● Excerpted text:
* * *

The following is a timeline of the history of the city of Medina, Saudi Arabia.

Prior to 20th century

 6th C. CE - Yathrib settled "by three Jewish tribes, the Banu Quynuqa, the Banu Qurayza, and the Banu Nadir."
 622 CE / 0-1 H
 Muhammad arrives from Mecca, with followers (muhajirun).
 Quba Mosque and Al-Masjid al-Nabawi (Mosque of the Prophet) built.
 Yathrib renamed "Medina."
 Baqi Cemetery established.
 623 CE - Masjid al-Qiblatayn (Mosque of the two Qiblas) built.
 624 CE - Prophet's House built.
 627
 March–April: Battle of the Trench.
 Constitution of Medina created (approximate date).
 630 - Medina and Mecca "established as the holy cities of Islam."
 632 CE / 11 H
 8 June: Death of Muhammad.
 Abu Bakr appointed caliph; Rashidun Caliphate established.
 634 - Umar becomes caliph.

* * *

● Data provided:
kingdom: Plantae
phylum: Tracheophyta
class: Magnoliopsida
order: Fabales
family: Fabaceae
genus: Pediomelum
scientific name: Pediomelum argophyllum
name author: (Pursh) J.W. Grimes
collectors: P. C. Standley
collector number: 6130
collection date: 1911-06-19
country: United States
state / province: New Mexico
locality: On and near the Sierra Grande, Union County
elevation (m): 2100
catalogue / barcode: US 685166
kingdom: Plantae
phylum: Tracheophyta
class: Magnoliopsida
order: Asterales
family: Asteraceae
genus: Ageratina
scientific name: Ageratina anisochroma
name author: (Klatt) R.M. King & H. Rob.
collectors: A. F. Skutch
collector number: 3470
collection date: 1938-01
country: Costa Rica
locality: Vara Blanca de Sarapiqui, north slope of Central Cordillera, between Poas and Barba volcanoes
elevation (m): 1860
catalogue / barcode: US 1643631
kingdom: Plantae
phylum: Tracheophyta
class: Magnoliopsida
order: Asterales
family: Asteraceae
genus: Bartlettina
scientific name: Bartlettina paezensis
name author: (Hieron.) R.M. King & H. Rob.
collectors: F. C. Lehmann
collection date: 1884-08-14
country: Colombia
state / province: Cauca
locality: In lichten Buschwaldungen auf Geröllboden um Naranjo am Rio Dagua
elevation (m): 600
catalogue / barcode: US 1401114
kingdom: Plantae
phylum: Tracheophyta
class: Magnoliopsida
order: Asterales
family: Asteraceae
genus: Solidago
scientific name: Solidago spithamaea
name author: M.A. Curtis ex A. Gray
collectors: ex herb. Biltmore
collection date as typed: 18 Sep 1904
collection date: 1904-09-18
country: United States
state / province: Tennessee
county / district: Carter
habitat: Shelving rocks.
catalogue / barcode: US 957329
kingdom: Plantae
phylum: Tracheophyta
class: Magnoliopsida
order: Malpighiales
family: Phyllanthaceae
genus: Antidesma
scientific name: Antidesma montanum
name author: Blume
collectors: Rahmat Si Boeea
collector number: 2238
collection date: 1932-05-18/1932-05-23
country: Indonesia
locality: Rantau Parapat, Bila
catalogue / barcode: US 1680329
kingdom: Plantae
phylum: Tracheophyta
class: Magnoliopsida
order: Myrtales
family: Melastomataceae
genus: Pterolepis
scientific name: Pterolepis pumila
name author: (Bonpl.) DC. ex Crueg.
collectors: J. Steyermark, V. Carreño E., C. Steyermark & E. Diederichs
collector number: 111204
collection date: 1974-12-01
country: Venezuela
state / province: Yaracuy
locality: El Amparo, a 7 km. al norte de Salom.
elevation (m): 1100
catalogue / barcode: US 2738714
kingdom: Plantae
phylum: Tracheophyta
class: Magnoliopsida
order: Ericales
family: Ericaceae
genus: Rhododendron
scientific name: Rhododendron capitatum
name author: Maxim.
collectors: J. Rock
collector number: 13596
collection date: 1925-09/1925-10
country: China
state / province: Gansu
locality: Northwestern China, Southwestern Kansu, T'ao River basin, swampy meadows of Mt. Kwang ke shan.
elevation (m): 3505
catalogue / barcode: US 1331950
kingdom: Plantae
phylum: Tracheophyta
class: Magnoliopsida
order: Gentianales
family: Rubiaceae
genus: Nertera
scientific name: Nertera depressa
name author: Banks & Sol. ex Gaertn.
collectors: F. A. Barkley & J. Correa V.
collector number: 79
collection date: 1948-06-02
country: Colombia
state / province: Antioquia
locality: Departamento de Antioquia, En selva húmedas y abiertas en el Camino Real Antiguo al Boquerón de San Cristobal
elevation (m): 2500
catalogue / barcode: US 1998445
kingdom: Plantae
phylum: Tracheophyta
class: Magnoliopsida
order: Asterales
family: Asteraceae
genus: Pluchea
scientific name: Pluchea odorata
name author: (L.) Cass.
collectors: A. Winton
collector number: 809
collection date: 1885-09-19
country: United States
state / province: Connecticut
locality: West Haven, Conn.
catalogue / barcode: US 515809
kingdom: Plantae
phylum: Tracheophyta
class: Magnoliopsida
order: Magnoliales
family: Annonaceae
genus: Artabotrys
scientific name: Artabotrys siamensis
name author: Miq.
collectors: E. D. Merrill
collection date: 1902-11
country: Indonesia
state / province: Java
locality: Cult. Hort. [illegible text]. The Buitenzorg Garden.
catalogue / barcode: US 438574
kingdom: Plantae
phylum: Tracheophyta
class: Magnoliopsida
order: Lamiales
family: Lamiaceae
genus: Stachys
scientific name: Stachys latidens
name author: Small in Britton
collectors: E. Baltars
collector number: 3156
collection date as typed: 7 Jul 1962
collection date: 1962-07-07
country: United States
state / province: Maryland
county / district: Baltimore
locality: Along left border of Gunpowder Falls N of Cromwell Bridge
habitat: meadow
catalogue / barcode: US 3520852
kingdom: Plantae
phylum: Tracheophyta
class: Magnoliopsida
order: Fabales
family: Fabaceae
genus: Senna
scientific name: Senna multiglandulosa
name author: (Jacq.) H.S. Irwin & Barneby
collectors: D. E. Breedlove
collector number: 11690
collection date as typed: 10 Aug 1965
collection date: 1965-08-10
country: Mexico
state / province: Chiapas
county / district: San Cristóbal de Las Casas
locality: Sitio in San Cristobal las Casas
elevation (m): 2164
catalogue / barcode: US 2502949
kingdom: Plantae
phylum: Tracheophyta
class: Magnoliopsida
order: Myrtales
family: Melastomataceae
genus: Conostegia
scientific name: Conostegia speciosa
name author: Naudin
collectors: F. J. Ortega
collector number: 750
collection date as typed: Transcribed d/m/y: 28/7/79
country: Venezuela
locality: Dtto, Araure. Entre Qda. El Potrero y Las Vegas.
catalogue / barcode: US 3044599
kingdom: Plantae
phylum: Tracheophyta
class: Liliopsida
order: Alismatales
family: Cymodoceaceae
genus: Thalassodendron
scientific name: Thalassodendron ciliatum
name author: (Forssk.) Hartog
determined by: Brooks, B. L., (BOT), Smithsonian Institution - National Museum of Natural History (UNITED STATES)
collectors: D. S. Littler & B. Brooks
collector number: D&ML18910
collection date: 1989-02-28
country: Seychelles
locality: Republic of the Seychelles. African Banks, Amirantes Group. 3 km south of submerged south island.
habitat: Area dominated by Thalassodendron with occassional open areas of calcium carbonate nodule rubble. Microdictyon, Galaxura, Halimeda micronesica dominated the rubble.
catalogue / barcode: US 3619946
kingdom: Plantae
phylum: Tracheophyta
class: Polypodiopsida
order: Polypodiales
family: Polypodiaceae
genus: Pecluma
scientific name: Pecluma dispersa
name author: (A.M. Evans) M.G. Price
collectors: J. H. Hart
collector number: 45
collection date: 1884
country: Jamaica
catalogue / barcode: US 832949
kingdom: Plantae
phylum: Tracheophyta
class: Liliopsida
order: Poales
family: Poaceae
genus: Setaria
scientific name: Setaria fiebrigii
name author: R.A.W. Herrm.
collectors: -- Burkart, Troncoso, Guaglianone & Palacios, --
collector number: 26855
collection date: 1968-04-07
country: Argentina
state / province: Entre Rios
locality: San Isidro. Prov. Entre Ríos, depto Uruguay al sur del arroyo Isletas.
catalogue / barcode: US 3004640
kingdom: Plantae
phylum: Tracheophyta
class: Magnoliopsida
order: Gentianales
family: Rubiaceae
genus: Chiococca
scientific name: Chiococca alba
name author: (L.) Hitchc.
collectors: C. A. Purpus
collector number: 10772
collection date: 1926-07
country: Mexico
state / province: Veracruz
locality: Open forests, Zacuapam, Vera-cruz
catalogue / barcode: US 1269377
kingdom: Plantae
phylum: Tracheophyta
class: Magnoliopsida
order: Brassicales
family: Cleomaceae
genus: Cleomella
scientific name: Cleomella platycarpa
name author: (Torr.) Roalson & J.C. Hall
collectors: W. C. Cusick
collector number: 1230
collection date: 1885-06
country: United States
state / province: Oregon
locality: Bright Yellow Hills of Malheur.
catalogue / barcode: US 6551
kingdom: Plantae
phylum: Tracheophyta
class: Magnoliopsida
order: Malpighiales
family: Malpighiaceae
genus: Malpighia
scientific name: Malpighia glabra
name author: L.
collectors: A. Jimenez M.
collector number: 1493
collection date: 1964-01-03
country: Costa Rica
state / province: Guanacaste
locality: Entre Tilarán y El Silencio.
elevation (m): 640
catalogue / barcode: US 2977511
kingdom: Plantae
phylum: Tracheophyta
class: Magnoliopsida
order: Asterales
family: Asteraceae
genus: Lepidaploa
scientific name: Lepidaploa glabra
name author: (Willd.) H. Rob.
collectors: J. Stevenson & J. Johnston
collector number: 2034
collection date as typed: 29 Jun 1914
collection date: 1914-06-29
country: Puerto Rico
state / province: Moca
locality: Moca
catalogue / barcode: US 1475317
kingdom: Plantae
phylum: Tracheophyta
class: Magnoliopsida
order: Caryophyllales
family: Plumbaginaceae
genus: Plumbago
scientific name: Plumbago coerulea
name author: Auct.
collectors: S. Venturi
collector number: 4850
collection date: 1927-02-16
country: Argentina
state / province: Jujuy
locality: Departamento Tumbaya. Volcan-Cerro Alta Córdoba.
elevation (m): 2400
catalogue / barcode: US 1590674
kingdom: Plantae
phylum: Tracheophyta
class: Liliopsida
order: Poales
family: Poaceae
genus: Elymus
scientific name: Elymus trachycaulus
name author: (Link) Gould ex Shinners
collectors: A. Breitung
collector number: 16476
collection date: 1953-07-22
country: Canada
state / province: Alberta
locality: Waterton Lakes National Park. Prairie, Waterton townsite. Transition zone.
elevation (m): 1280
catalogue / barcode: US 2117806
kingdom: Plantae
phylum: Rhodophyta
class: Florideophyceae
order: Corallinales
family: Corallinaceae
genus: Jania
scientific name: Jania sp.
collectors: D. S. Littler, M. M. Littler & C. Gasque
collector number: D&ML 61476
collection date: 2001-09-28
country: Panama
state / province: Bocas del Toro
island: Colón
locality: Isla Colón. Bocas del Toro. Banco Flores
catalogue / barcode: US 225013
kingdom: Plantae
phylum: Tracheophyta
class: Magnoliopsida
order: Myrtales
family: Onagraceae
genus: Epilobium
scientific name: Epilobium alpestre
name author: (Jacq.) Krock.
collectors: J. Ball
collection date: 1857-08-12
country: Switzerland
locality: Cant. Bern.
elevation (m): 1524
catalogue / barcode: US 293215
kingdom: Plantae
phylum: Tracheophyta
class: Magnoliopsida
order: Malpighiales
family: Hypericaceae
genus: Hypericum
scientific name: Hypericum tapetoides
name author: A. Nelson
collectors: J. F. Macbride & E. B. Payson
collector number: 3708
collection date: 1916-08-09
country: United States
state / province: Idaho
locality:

* * *

● What to work on:
**a)** Reproduce the portion of the Medina timeline from "6th C. CE - Yathrib" to "the Prophet) built.".
**b)** Using the Medina timeline, explain in one to three sentences who the muhajirun were and when they reached the city.
**c)** Carry the Medina timeline forward, starting with the next entry after its last line.

● Replies:
**a)**
6th C. CE - Yathrib settled "by three Jewish tribes, the Banu Quynuqa, the Banu Qurayza, and the Banu Nadir."
 622 CE / 0-1 H
 Muhammad arrives from Mecca, with followers (muhajirun).
 Quba Mosque and Al-Masjid al-Nabawi (Mosque of the Prophet) built.

**b)** The muhajirun were the followers who came with Muhammad when he arrived in Medina from Mecca. This happened in 622 CE, which the timeline also gives as 0–1 H.

**c)**
 639 - Hijri year calendar devised.
 644 - Uthman ibn Affan becomes caliph.
 656 - Ali becomes caliph and moves capital from Medina to Kufa.
 661 - Umayyad Caliphate established; capital moved from Medina to Damascus.
 662 - Marwan ibn al-Hakam becomes Governor of Madina.
 683 - Medina sacked by Umayyads.
 8th century - Sharia (Islamic law) codified in Medina.
 706 - Umar ibn Abd al-Aziz becomes Governor of Madina.
 707 - Al-Masjid al-Nabawi rebuilt.
 975 - City wall built.
 1162 - City wall expanded.
 1266 - Volcanic eruption within an hour's distance.
 1513 - Al-Hajjaria waqf (trust) incorporated.
 1517 - Ottoman Turks in power.
 1804 - Wahhabis in power.
 1812 - November: Battle of Medina (1812); Turks in power.
 1837 - Al-Masjid an-Nabawi dome painted green.
 1872 - Medina becomes part of the Ottoman Hejaz Vilayet.
 1896 - Telephone line installed.
 1900 - Population (estimate): 16,000 to 20,000.

20th century

 1908 - Hejaz Railway (Damascus-Medina) begins operating.
 1916 - Siege of Medina begins.
 1919 - January: Siege of Medina ends; Arabs in power.
 1920 - Hejaz Railway (Damascus-Medina) stops operating.
 1925 - Medina becomes part of the Kingdom of Saudi Arabia.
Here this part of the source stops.